Lucia stopped and frowned at me like a disappointed schoolteacher. “Maybe he could help Wilhelm remember where he came from.”
“But that’s an act,” I said. “It’s no more real than what we do.”
“Some of it, maybe. But it’s rooted in sound scientific theory. I’ve read Bernheim’s work with hypnosis and—” Lucia must’ve seen my eyes beginning to glaze over. “Anyway, what could it hurt?”
“It couldn’t, I guess. I was just hoping for a way to help him now. I can’t stand knowing he goes to sleep each night chained to a bed.”
“I’m not sure what else I can do. If you bring me Laszlo’s journal, I might be able to work out the cipher.”
“Maybe if I knew what he was planning to steal—”
Lucia said, “Oh, well that’s easy. It’s the gold.” I must have been looking at her as if she’d lost her mind because she added, “The exhibit in the Alaska Building? Gold bars worth well over a million dollars?”
“I know what it is.” Ruth had shown me the exhibit. “But why do you think Laszlo’s going to steal it? Wil isn’t even one hundred percent sure Laszlo’s going to steal anything at all.”
“It’s simple, really. You’ve said that every theft he’s committed has been bold and daring, which suggests he likes a challenge and that he likes people to know what he’s done. If he’s planning something similar here, then the gold in that exhibit is exactly the kind of prize he would go after.”
“But how? That gold’s got to weigh a thousand pounds.”
“I could think of a few ways off the top of my head,” Lucia said. “Give me a week to study the vault and I could give you a complete plan.”
If Lucia was right about the gold being Laszlo’s target, then it was likely that he would use Wilhelm to steal it. There were more ifs than I liked, and even more questions. Like, why hadn’t Laszlo stolen the gold already? Why was he playing at being a magician?
I’d gotten lost in thought, and when I looked up, Lucia was staring at me. “What?”
“You,” she said. “I’m used to you falling fast for every pretty boy you meet. I’m also used to you giving up on them the moment things get complicated. This one’s different though, isn’t he?”
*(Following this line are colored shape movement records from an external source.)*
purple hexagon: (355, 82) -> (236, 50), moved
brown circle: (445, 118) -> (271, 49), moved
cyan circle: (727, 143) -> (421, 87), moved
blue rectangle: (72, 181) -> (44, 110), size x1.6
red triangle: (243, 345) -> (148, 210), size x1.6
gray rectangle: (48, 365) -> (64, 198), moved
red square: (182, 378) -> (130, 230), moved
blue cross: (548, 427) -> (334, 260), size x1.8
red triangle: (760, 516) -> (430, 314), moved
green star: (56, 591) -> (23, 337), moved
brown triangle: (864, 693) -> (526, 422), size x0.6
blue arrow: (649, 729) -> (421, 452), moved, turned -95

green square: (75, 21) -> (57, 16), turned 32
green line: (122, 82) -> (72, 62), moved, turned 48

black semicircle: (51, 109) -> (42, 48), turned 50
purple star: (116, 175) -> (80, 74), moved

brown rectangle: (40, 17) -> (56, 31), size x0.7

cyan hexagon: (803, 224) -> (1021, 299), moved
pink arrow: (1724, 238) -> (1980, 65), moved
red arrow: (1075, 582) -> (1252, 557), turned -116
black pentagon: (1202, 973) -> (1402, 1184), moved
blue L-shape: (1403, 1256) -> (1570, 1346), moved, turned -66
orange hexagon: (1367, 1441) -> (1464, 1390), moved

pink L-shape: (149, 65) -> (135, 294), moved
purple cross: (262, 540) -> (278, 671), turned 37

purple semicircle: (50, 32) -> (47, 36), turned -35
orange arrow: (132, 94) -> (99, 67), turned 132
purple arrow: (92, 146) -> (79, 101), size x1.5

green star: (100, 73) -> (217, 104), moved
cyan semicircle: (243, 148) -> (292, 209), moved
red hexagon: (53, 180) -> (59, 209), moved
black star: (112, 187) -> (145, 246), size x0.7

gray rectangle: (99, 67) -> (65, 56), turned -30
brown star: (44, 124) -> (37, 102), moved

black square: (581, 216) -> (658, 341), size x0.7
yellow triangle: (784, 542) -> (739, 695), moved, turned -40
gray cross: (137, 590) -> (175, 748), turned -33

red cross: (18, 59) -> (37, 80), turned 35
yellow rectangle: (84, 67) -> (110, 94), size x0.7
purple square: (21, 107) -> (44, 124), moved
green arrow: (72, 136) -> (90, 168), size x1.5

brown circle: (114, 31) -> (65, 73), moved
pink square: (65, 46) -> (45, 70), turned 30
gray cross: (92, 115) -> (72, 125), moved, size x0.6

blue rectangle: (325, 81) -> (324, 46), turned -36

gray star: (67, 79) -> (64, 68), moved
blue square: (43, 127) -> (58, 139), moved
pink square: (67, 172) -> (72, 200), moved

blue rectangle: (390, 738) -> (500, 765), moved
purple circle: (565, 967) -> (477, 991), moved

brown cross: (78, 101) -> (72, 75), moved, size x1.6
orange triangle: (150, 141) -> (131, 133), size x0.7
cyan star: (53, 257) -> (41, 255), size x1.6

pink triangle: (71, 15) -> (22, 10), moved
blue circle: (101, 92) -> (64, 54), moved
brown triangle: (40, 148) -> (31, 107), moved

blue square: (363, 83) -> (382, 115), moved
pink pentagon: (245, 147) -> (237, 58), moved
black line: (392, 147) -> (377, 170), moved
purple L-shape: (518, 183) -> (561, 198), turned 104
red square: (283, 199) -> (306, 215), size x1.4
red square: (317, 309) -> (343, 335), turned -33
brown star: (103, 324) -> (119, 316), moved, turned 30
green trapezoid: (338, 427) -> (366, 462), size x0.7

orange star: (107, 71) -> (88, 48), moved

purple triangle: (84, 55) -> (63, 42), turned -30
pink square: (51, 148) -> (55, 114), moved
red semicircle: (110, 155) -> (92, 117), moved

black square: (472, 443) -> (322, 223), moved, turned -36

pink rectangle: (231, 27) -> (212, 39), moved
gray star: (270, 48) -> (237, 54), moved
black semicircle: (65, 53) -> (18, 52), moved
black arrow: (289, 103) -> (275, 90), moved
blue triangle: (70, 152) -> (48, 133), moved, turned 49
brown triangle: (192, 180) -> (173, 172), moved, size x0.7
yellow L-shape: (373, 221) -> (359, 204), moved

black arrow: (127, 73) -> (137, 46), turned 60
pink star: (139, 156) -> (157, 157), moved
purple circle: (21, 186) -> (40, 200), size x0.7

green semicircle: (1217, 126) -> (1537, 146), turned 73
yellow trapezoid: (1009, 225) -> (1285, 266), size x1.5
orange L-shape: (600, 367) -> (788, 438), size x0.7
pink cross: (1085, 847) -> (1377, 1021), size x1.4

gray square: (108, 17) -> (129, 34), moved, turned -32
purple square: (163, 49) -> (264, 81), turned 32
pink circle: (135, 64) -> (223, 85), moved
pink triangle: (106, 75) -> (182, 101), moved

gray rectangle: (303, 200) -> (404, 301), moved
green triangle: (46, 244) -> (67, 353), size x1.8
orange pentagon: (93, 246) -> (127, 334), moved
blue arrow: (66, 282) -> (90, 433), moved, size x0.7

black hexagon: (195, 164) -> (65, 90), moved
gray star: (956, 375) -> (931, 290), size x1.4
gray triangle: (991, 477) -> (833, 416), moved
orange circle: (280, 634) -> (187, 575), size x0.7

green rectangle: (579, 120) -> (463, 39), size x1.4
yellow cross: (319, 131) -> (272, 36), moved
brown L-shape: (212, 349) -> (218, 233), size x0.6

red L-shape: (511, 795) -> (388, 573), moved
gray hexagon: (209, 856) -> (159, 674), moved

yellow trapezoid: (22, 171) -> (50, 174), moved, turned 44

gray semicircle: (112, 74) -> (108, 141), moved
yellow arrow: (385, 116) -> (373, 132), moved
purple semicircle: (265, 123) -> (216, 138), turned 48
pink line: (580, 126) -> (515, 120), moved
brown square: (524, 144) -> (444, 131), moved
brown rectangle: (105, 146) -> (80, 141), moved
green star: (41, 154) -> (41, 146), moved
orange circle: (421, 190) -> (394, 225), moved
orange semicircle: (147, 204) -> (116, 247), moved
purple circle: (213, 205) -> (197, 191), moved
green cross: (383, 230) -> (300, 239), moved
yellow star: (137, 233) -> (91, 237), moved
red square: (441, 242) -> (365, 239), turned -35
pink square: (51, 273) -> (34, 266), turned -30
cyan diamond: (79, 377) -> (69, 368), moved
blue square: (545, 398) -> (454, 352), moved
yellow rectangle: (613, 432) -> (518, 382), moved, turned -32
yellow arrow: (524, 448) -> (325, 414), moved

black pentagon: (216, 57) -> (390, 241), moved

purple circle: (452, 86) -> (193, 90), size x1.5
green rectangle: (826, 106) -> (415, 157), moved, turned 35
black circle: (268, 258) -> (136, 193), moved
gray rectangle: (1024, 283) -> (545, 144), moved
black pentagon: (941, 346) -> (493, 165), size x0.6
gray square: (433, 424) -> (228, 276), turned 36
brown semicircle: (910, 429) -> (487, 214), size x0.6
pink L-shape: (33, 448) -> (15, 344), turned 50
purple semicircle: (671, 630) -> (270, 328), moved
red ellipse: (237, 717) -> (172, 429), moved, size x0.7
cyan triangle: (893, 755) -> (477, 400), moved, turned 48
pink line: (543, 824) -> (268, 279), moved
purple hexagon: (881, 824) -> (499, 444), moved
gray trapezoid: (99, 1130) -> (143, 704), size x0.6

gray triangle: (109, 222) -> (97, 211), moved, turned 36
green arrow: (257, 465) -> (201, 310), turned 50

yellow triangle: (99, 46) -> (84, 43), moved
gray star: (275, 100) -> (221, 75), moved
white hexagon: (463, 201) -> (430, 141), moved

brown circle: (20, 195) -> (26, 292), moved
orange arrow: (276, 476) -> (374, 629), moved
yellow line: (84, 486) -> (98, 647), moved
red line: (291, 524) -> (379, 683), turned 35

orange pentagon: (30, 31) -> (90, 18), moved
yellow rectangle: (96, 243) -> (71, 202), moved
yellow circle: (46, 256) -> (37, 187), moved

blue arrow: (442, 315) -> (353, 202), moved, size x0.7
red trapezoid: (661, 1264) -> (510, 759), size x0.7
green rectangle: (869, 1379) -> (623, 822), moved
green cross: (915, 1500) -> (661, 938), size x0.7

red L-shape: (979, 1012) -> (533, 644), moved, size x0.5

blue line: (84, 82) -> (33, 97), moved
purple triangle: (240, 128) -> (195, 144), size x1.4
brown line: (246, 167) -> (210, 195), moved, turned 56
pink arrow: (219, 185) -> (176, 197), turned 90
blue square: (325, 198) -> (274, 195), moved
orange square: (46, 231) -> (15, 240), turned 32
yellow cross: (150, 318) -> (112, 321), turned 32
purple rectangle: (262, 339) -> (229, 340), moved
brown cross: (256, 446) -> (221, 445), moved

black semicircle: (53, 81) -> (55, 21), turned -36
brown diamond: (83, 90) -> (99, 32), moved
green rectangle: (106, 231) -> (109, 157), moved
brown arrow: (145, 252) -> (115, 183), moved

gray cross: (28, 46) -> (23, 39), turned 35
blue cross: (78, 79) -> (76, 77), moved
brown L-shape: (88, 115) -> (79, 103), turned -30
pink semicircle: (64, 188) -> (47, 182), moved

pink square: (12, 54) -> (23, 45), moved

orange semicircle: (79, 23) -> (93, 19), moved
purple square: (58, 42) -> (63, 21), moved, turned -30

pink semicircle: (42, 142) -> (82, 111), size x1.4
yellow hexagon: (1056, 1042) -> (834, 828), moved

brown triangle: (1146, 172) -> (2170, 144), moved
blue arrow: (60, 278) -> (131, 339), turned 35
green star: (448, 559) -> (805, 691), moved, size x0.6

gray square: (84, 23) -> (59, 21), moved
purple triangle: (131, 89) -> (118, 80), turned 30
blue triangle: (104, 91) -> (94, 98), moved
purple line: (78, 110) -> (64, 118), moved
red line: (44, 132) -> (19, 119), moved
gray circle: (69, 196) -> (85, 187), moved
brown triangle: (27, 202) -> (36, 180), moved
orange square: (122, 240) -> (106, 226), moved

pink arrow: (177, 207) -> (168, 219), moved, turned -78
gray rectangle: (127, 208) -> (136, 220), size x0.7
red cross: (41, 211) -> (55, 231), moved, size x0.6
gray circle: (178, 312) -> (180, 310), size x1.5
“No,” I said, more defensively than I meant to, which practically ensured Lucia would know I was lying. “I don’t know. He needs my help is all.”
I expected Lucia to laugh at me or make a joke. Instead, she nodded slowly and said, “Be careful, Jack. I’m not saying love’s a con, but we’ve used it to con an awful lot of people.”
“Wilhelm’s not like that.”
“I bet that’s what every man said about Evangeline right before she took them for everything.”